Leggere, oltre a far passare piacevolmente il tempo, mi riempie la mente, porta ad imparare cose nuove, ecc. Inoltre è un’ottima ginnastica per mantenere vivo e attivo il cervello che, se lasciato in balia della malattia, potrebbe atrofizzarsi per l'inerzia e i brutti pensieri. Che guaio! Non sia mai! 
In inverno, essendo una freddolosa patologica, vado in letargo come le marmotte. Mancando in famiglia un veicolo dove salire stando in carrozzina, rimango rintanata al calduccio.
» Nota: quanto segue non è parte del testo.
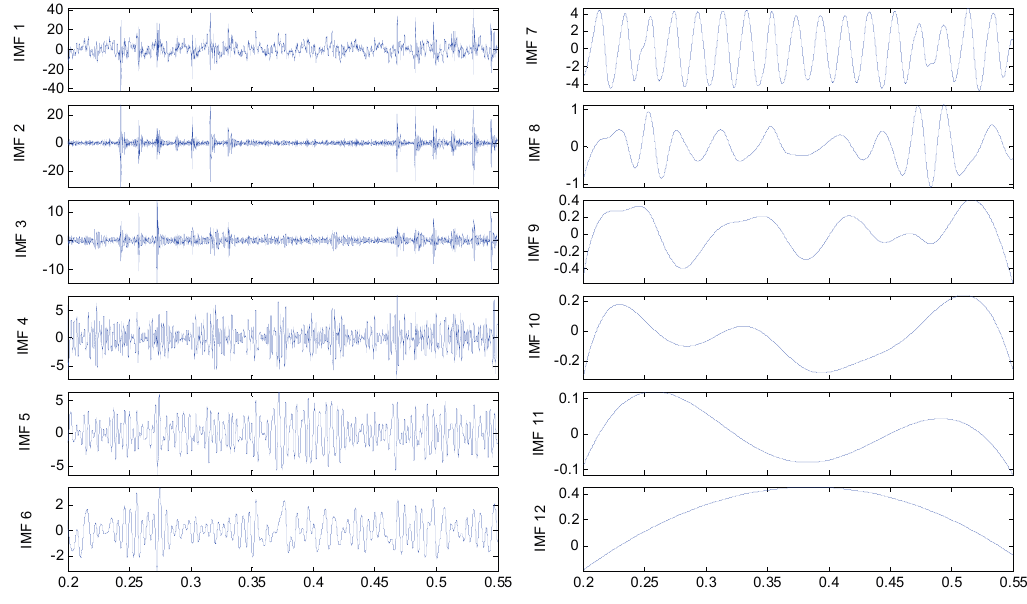
Figure 8. IMFs for the axle bearing vibration signal with pin roller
Quando per motivi di salute sono costretta a spostarmi, ricorro all'ambulanza. Ma, appena si apre la stagione, esco volentieri a fare un giro "a piedi" penetrando le vie del paese. Il guaio è che ho poca autonomia respiratoria, quindi la permanenza fuori è cadenzata dalla necessità di attaccarmi al respiratore. La nuova carrozzina (l'avrò a breve) sarà dotata di un supporto a cui fissare l'apparecchio. Allora potrò "far venire la carenza d'aria" al mio "autista" per voler andare lontano. Sto scherzando. Non mi ritengo così crudele. Ma andare lontano nel senso virtuale del termine di sicuro lo posso già fare, cioè posso cercare di vivere bene ed evitare di arrendermi. Un modo di vincere la partita sulla malattia. Non posso e non voglio perdere. L’affetto (visto in TUTTE le sue forme) che costella la mia vita è la tanto decantata ciliegina sulla torta.

Copiando il titolo di un famoso film: LA VITA È BELLA... scusate se è poco.